Hmmm... what else? Oh and I registered some domains today. Registered Skadi's name. I registered Leif's on his first birthday and decided to do the same for Skaders... a few weeks early. But I was in the domain registering mood as I secured thenuclearlife.com and will be switching things over to there over the next week. Don't worry, your bookmarks will still work, but I made the semi-conscious decision to push the blogging a little further. I blog regularly, why not see what comes of it?

And well, that is the story of my economic stimulus plan! (I am tackling Penzeys tomorrow... AB's complaint about not having cumin prompted an inventory of the spice rack and a determination that a Penzeys order is required... anyone who lives near me and wants anything let me know.)

My husband doesn't read my blog... does he?

Wednesday, October 10, 2007

Adding to my blogs list

I am so thrilled that my best friend from high school has joined the Blogger-sphere! As a long time MySpacer, she blogged there. Now she is here.
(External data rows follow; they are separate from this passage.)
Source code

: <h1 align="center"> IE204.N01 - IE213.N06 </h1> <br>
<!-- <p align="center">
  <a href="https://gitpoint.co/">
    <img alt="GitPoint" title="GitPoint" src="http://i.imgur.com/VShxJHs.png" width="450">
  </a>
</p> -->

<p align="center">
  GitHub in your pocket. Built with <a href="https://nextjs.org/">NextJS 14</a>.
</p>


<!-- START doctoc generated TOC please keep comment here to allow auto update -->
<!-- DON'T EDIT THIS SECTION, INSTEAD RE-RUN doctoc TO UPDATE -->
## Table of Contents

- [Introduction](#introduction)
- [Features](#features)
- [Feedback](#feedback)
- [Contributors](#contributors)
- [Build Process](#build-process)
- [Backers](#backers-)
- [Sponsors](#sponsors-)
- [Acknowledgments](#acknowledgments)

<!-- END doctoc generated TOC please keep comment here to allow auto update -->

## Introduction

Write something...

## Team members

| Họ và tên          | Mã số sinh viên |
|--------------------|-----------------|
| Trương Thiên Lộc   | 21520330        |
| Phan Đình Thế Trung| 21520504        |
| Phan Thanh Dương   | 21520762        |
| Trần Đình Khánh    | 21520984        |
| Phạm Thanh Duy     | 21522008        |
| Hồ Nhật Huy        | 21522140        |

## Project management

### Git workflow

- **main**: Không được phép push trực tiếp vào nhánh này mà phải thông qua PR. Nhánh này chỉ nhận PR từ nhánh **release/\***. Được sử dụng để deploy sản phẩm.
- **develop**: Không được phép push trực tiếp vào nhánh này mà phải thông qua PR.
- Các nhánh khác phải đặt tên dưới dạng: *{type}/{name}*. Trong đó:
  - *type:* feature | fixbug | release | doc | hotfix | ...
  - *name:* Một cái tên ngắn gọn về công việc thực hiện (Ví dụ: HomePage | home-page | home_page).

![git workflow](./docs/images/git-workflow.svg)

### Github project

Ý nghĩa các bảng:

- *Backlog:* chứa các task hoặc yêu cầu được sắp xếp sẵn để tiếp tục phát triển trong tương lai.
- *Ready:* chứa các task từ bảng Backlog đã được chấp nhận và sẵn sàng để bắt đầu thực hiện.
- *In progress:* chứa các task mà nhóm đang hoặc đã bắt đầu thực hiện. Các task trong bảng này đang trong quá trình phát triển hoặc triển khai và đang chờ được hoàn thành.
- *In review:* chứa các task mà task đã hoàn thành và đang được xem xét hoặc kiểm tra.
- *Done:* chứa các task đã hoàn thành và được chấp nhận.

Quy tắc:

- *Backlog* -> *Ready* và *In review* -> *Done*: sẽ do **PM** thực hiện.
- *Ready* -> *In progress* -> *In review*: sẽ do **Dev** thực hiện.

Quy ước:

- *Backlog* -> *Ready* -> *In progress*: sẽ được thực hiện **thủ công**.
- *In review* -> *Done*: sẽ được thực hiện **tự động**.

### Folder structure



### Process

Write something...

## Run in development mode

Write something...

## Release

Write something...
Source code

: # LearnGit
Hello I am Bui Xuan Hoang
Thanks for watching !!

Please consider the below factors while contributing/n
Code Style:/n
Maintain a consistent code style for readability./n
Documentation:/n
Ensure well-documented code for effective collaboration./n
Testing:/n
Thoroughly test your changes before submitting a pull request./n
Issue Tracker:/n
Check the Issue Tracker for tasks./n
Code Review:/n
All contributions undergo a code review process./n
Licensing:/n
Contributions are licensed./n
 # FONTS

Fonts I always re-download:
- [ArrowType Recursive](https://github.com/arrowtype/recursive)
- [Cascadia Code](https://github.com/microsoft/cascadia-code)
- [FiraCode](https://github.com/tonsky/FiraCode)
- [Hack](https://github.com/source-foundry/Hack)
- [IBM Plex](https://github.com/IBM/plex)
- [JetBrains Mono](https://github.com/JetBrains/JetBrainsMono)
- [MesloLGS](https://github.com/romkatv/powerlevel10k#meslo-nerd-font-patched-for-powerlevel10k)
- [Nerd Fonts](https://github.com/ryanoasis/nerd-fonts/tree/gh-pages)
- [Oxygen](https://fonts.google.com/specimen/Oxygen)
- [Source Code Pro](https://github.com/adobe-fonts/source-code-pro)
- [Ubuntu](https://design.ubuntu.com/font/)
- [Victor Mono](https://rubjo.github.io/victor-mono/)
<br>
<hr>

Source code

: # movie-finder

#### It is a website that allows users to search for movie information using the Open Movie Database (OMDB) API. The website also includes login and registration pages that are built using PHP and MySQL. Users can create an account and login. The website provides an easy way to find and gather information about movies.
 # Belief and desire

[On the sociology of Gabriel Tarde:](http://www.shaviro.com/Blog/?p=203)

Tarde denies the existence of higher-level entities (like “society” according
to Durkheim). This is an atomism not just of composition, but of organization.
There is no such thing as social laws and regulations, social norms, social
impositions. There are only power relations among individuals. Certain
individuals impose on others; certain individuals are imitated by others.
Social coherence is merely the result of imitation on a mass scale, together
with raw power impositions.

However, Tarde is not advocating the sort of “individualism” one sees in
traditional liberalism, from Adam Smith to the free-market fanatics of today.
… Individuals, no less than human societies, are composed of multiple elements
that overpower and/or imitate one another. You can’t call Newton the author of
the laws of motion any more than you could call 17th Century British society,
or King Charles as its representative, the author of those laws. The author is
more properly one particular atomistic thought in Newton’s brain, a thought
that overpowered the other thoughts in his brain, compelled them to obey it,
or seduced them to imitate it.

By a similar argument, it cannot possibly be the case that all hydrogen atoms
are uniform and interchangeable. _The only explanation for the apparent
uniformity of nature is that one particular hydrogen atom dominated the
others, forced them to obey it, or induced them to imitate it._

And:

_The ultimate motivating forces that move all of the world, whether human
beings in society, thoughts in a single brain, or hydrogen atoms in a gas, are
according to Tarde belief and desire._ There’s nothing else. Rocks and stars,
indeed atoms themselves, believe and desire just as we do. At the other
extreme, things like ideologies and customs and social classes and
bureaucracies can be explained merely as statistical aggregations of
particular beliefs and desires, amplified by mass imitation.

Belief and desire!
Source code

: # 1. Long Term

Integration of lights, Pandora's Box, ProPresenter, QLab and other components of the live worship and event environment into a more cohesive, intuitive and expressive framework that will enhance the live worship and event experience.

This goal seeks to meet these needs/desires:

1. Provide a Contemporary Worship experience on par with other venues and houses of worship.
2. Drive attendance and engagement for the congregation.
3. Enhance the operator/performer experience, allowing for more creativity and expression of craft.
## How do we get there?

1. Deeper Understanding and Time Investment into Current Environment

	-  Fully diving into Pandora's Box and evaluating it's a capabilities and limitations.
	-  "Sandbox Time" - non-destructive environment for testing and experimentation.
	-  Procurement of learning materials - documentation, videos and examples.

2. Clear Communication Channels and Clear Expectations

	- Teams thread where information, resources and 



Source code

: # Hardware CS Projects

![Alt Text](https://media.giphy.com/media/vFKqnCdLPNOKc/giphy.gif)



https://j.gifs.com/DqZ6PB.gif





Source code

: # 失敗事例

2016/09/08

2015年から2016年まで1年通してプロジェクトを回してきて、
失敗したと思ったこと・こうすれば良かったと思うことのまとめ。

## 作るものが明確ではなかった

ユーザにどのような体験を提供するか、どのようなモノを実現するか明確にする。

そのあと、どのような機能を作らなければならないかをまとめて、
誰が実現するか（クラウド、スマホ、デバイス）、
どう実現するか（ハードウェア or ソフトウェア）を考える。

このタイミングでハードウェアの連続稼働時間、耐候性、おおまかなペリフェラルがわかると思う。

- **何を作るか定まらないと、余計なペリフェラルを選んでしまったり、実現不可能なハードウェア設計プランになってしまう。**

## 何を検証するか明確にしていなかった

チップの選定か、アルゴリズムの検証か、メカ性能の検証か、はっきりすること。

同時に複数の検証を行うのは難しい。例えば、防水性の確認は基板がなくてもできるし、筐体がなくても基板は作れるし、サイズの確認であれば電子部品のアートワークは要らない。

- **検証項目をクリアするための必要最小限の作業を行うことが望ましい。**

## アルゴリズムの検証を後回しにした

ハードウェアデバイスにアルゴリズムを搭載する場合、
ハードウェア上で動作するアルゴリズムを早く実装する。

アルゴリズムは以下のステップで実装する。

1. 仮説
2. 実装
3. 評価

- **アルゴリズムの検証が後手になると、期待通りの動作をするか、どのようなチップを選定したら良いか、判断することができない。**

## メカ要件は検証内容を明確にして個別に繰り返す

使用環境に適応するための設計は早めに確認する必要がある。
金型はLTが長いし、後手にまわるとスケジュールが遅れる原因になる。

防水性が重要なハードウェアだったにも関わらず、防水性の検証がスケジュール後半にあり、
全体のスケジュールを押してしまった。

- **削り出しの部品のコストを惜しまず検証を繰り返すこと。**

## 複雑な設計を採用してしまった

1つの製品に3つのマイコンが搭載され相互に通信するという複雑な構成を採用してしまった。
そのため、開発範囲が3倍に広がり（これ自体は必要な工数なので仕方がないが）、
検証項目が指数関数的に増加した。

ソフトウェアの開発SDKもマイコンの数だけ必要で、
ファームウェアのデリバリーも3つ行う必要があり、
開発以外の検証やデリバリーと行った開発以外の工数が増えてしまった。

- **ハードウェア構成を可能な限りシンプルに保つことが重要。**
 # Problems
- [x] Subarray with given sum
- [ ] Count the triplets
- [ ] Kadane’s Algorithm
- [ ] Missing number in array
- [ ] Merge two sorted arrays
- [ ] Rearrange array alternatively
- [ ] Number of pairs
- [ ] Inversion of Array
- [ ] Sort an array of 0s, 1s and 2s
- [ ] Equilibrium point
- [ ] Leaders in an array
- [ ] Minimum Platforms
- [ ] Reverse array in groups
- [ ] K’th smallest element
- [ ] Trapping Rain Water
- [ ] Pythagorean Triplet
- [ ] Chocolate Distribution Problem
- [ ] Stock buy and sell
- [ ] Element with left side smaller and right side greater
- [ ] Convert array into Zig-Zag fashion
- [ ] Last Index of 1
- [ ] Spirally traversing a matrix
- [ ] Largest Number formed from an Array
Yay, something else to occupy myself with when I need a break at work.

We met each other in junior high shortly after I moved to Colorado and were decent enough friends for a few years. I think it was about our junior year when we really started doing a lot together. We dated best friends (both were mistakes we can laugh about now) that year.

After graduation we drifted apart, both doing our own thing. Then one day in grad school about 1998 I looked on the internet for her. Found her just a few weeks before her planned exodus to a new city. We did some traveling together, she came to visit us in Reno lots, we went to see her in Colorado far less (sorry about that). We went to San Francisco and Napa. (Met up with Rockergirrl for the first time in San Fran). We ran Bay to Breakers. She was my bridesmaid.

We have maintained our friendship over the past 5 years since I graduated and AB and I moved to a much smaller, more slow paced town and then joined the not so secret society of parents. As with all friendships, they ebb and flow. And though we haven't kept in contact as good as we did in our 20's and early 30's, it's all still good.

I love when my friends have blogs. I don't feel quite so exposed I guess - or at least they are as exposed as I am and we can all just stand there and gawk at each other. Now the rest of my friends need to go write blogs! Now!

------------

Speaking of blogs - I am going to be updating my list when I get time. Tonight I don't have time as I have other blogging to do. But just a heads up that I am going to pull some of the never updated blogs. Love the people, I really do, but I need fresh reading material!

I also have a few to add that I have been reading pretty regularly. (And as always, don't worry I won't be adding the real personal ones particularly of close friends with real names for privacy reasons unless you give me the go ahead. In fact, I won't even ask.) So anyways, keep an eye on the sidebars this weekend.